Contoh lain lagi, di beberapa mesjid dan langgar di kampung2 masih ditemui kebiasaan mu’azzin (tukang azan) yang memperingatkan jamaah agar jangan berkata-kata lagi di saat khatib telah naik mimbar untuk berkhotbah Jum’at/Hari Raya, pada hal orang yang menasehati itu sendiri sedang melakukannya. Itu adalah cara berpikir masyarakat pedesaan (Arca Panggung) yang dibiasakan dari tradisi mesjid2 dan langgar2 di banyak tempat. Ternyata di Mekah, Medinah, Mesjid Istiqlal di Jakarta tidak terlihat cara2 memberi peringatan kepada jamaah seperti itu. Ini perlu diperbarui. Kita harus mempertanyakan sikap dan tradisi keagamaan kita yang mewarisi Arca Panggung, bukan mempertanyakan keyakinan ‘aqidah Islamiyah itu sendiri, sebab kita sudah hidup di zaman serba modern di mana masyarakat Muslim sudah banyak yang berpikiran serba praktis, cepat, tepat, dan efisien. Bila mereka yang dinasehati tersebut tak paham isi nasehat dalam bahasa Arab (anshituuuu), apalah artinya nasehat kita bila tidak bisa dipahami oleh hadirin bahkan oleh anak2 muda, sementara khotbah disampaikan dalam bahasa Indonesia agar dimengerti. Yakinlah, tidak semua yang kita praktekkan dalam beribadah sekarang berasal dari Nabi. Apakah anda yakin solat tarawih 20 rakaat serba cepat, serba kilat, baca al-Fatihah cuma dengan satu tarikan nafas, apakah pernah pula dilakukan oleh Nabi? Rasanya tidak. Di Masjidil Haram solat tarawih ternyata lama sekali, tidak pernah express. Tarawih 20 serba ekspress susah diikuti oleh makmum yang sudah tua2. Pernah solat tarawih 20 berobah mendadak menjadi solat 8 rakaat di saat Harmoko (mantan Menteri Penerangan Orde Baru) datang ke Mesjid al-Falah Jambi. Kenapa berobah? Nampak sekali pemahaman keagamaannya berdasarkan Arca Panggung. Sudah saatnya kebenaran atas dasar Arca Panggung semacam itu kita kurangi, sebab dakwah agama bukan hanya membawa umat kepada kebenaran ukhrawi (nanti) tetapi juga kebenaran duniawi (sekarang). Nah, kebenaran duniawi menghendaki pikiran yang mandiri, tanggung jawab pribadi2, merdeka berpikir, terbebas dari Arca Panggung yang menyesatkan.
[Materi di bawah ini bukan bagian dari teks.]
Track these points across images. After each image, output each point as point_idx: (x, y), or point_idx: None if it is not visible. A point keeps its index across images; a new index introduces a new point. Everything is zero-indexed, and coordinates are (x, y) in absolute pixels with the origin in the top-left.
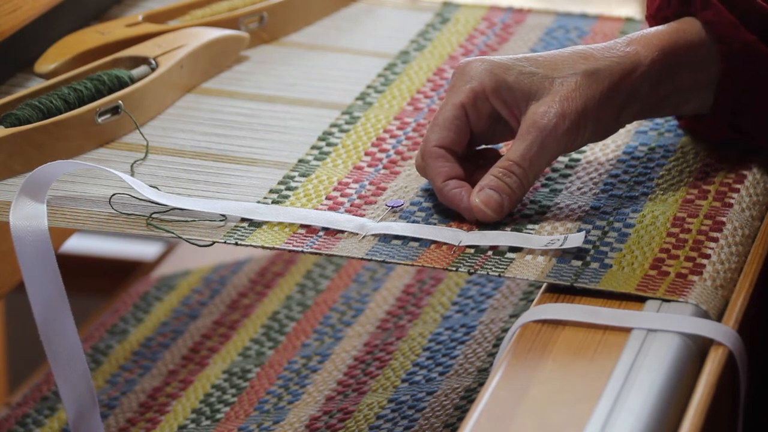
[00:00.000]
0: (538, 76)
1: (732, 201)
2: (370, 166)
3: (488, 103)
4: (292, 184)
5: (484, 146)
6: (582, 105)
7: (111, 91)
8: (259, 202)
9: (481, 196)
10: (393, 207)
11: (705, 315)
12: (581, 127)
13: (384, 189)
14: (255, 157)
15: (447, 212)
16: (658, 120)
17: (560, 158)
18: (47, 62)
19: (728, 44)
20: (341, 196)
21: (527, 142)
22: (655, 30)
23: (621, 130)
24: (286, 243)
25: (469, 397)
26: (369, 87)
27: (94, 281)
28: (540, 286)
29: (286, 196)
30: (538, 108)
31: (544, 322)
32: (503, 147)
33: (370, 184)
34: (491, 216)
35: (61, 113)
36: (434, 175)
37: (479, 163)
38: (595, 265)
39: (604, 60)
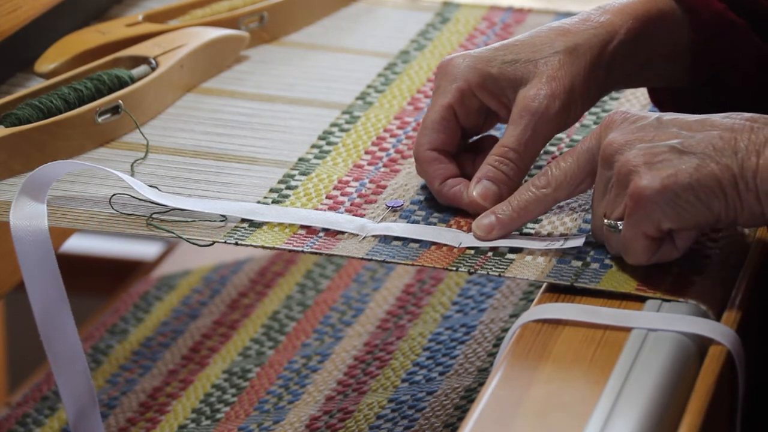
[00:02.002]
0: (520, 62)
1: None
2: (370, 164)
3: (476, 98)
4: (293, 183)
5: (480, 136)
6: (569, 83)
7: (111, 90)
8: (259, 201)
9: (478, 189)
10: (393, 207)
11: (705, 315)
12: (572, 104)
13: (384, 187)
14: (255, 156)
15: (447, 211)
16: None
17: None
18: (47, 62)
19: (697, 14)
20: (341, 194)
21: (521, 127)
22: (627, 0)
23: None
24: (287, 243)
25: (469, 397)
26: (369, 87)
27: (94, 281)
28: (540, 286)
29: (287, 196)
30: (528, 92)
31: (544, 322)
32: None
33: (371, 182)
34: (491, 207)
35: (61, 113)
36: (431, 178)
37: (477, 152)
38: (595, 265)
39: (582, 33)
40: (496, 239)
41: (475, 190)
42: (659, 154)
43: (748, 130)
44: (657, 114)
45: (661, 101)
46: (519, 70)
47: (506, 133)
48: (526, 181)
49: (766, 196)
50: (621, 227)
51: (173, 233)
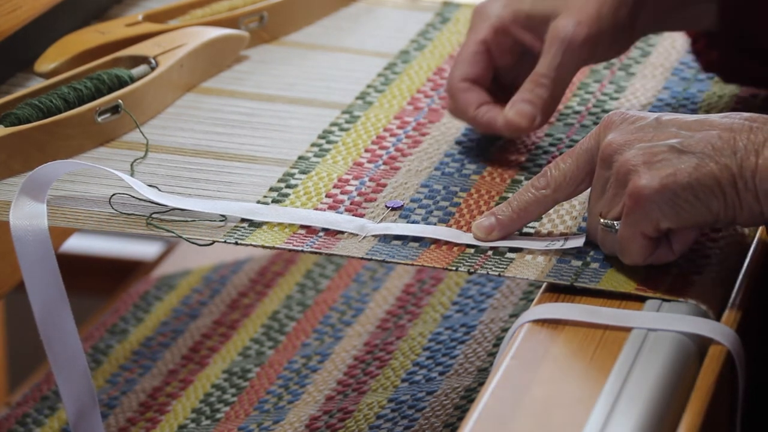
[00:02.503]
0: None
1: None
2: (370, 162)
3: (509, 37)
4: (293, 182)
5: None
6: (596, 11)
7: (111, 90)
8: (259, 200)
9: (513, 109)
10: (392, 208)
11: (705, 315)
12: (600, 36)
13: (384, 186)
14: (255, 155)
15: (447, 210)
16: None
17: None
18: (47, 62)
19: None
20: (341, 193)
21: (551, 54)
22: None
23: None
24: (286, 242)
25: (469, 396)
26: (369, 86)
27: (94, 281)
28: (540, 286)
29: (287, 195)
30: (558, 22)
31: (544, 321)
32: None
33: (370, 180)
34: (525, 127)
35: (61, 112)
36: (465, 106)
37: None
38: (595, 264)
39: None
40: (496, 240)
41: (511, 111)
42: (658, 153)
43: (747, 129)
44: (656, 114)
45: (699, 50)
46: (550, 4)
47: (539, 62)
48: (525, 183)
49: (765, 196)
50: (618, 227)
51: (173, 233)
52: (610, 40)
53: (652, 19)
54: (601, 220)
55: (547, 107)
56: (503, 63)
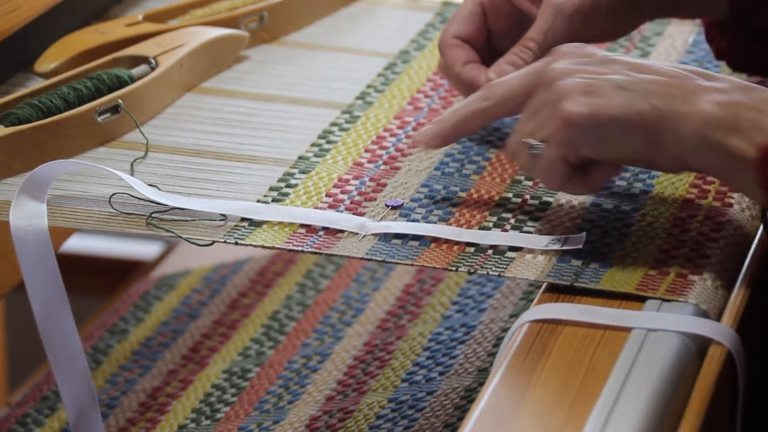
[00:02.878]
0: None
1: (732, 201)
2: (370, 162)
3: (507, 1)
4: (293, 182)
5: None
6: None
7: (111, 90)
8: (259, 200)
9: (494, 69)
10: (392, 207)
11: (705, 315)
12: (593, 9)
13: (384, 185)
14: (255, 155)
15: (446, 210)
16: None
17: None
18: (47, 62)
19: None
20: (341, 193)
21: (542, 20)
22: None
23: None
24: (286, 242)
25: (469, 397)
26: (369, 86)
27: (94, 281)
28: (540, 286)
29: (287, 194)
30: None
31: (544, 321)
32: None
33: (371, 180)
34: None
35: (61, 112)
36: (451, 62)
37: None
38: (595, 264)
39: None
40: (436, 148)
41: (494, 69)
42: (596, 86)
43: (685, 78)
44: (607, 52)
45: (712, 38)
46: None
47: (531, 28)
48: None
49: (687, 142)
50: (540, 149)
51: (173, 233)
52: (606, 11)
53: (660, 4)
54: (529, 140)
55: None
56: (498, 28)
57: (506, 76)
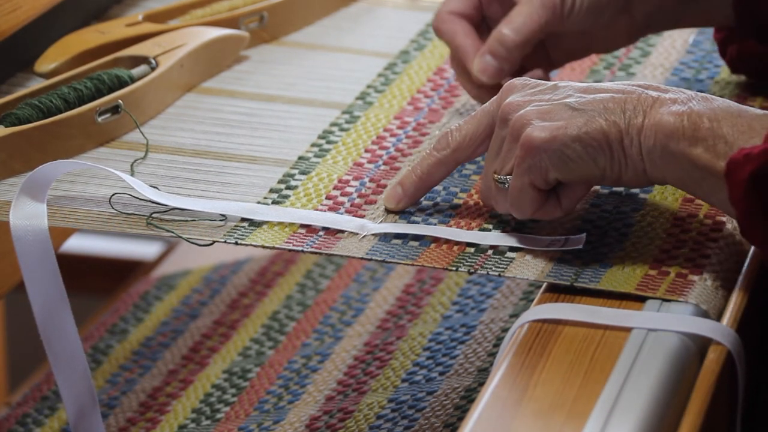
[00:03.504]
0: None
1: None
2: (370, 162)
3: None
4: (293, 183)
5: None
6: None
7: (111, 90)
8: (259, 202)
9: (478, 64)
10: None
11: (705, 315)
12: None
13: (384, 186)
14: (255, 155)
15: (446, 210)
16: None
17: None
18: (47, 62)
19: None
20: (341, 194)
21: (521, 5)
22: None
23: None
24: (286, 242)
25: (469, 397)
26: (369, 86)
27: (94, 281)
28: (540, 286)
29: (287, 196)
30: None
31: (544, 321)
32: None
33: (371, 181)
34: (486, 80)
35: (61, 113)
36: (451, 34)
37: None
38: (595, 264)
39: None
40: (405, 208)
41: (477, 65)
42: (552, 110)
43: (638, 93)
44: (555, 81)
45: (720, 39)
46: None
47: (511, 12)
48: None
49: (647, 153)
50: (508, 182)
51: (173, 233)
52: (585, 10)
53: (658, 10)
54: (495, 176)
55: (513, 59)
56: (493, 13)
57: (462, 123)
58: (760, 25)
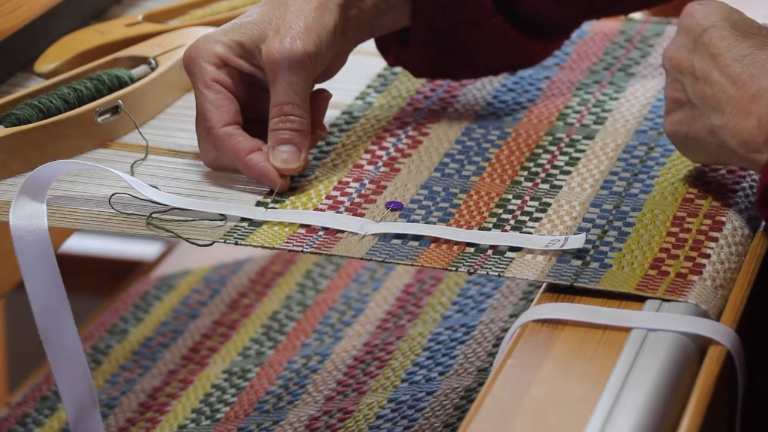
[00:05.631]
0: (255, 22)
1: (732, 201)
2: (370, 163)
3: (233, 69)
4: (293, 184)
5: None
6: (303, 23)
7: (111, 90)
8: (259, 202)
9: (277, 157)
10: (392, 208)
11: (705, 315)
12: (316, 44)
13: (384, 187)
14: None
15: (446, 211)
16: (658, 120)
17: (560, 156)
18: (47, 62)
19: None
20: (341, 195)
21: (279, 81)
22: None
23: (621, 130)
24: (286, 243)
25: (469, 397)
26: (369, 87)
27: (94, 281)
28: (540, 286)
29: (287, 196)
30: (269, 46)
31: (544, 321)
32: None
33: (370, 182)
34: (296, 167)
35: (61, 113)
36: (237, 151)
37: (262, 123)
38: (594, 264)
39: None
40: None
41: (276, 160)
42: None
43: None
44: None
45: (387, 48)
46: (257, 29)
47: (272, 93)
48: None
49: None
50: None
51: (173, 233)
52: (326, 47)
53: (360, 23)
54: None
55: (305, 133)
56: (239, 95)
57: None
58: (435, 30)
Kesimpulan: Jadi dalam memahami kebenaran sehari-hari kita masih banyak terperangkap oleh Arca2. Sebaiknya kebenaran (lapangan) selalu berdasarkan wawasan logika dan pengetahuan yang ilmiah. Apakah salah mengambil kebenaran dari Arca2 dalam kategori Francis Bacon? Tentu saja tidak salah, hanya saja tidak ilmiah. Kurang berkualitas. Cara berpikir semacam itu masih pada level rendah (low tradition): ikut kepala suku, ikut leluhur, ikut apa kata bos (Sumonggo Dawuhisme). Lantas bagaimana sikap yang ilmiah? Menurut hemat penulis, kebenaran ilmiah di sini maksudnya, bukan harus berdasarkan hasil pengujian laboratorium (scientific investigation), tetapi hasil dari proses berpikir kritis, berwawasan temuan pengetahuan yang telah teruji, berpikir yang mempertanyakan fondasi kebenaran rational/empirik yang telah diterima. Selalu mempertanyakan dalam hati: Bagaimana proses semulanya aku tahu? Sekali lagi tanyai diri sendiri: atas dasar apa aku tahu? Apa jaminannya bahwa kebenaran yang aku tahu sudah mengikuti alur2 epistemologis? Yang aku ketahui ini apakah sudah berdasarkan pengetahuan ilmiah atau berdasarkan apa kata Arca2? Nah, bila sudah begini sikap masyarakat Indonesia, penulis yakin negara kita akan cepat maju. Money Politics dan Serangan Fajar akan berangsur habis terutama di pedesaan. NU dan Muhammadiyah akan banyak punya warga yang mandiri dalam bersikap, akibatnya kehidupan beragama semakin ‘mencerahkan’, sebab kebenaran atas dasar Arca2 semakin dipertanyakan. Berpikirlah sebelum mewariskan kebenaran Arca2 kepada anak2 dan cucu2 kita!

Demikian dulu pembca budiman. Termakasih sudah membaca. Komentar dan kritik ditunggu ya. Wassalam, pamit, Amhar Rasyid, Jambi.